Task brief: What you return must match the entries exactly, except that the pictures are gone.
Top of Source material
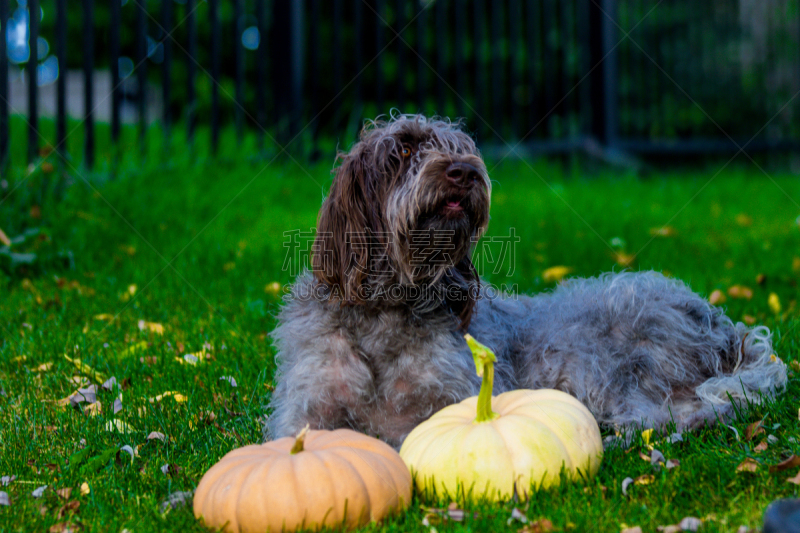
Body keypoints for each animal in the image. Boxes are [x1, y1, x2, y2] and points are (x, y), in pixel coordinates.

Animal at [268, 114, 788, 446]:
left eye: (461, 149)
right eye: (406, 147)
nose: (465, 172)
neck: (386, 308)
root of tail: (723, 326)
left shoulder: (458, 399)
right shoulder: (305, 413)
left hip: (598, 354)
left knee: (679, 413)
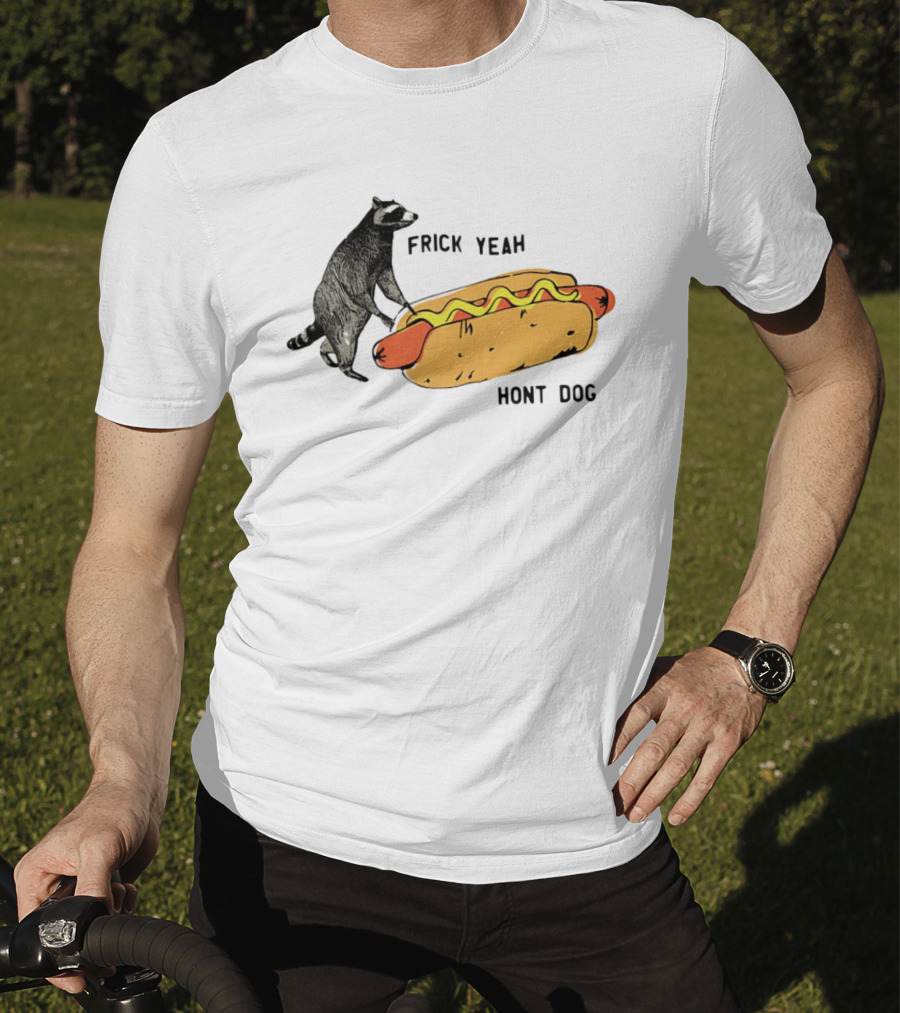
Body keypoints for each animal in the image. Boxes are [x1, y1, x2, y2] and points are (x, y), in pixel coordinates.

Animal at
Bottom of Source material
Exercise output:
Body keypoints for each animal in the image. Boxes are [x1, y1, x2, y2] and points are (x, y), in pixel coordinates.

Animal at [268, 114, 788, 446]:
left eye: (461, 149)
right eye: (406, 147)
nose: (465, 172)
neck: (386, 308)
root of tail: (723, 326)
left shoulder: (458, 399)
right shoulder: (305, 413)
left hip: (598, 354)
left knee: (679, 413)
Body keypoints for each animal in the image. Boxes are [x1, y1, x2, y2] and points are (x, y), in pixel coordinates.

Animal at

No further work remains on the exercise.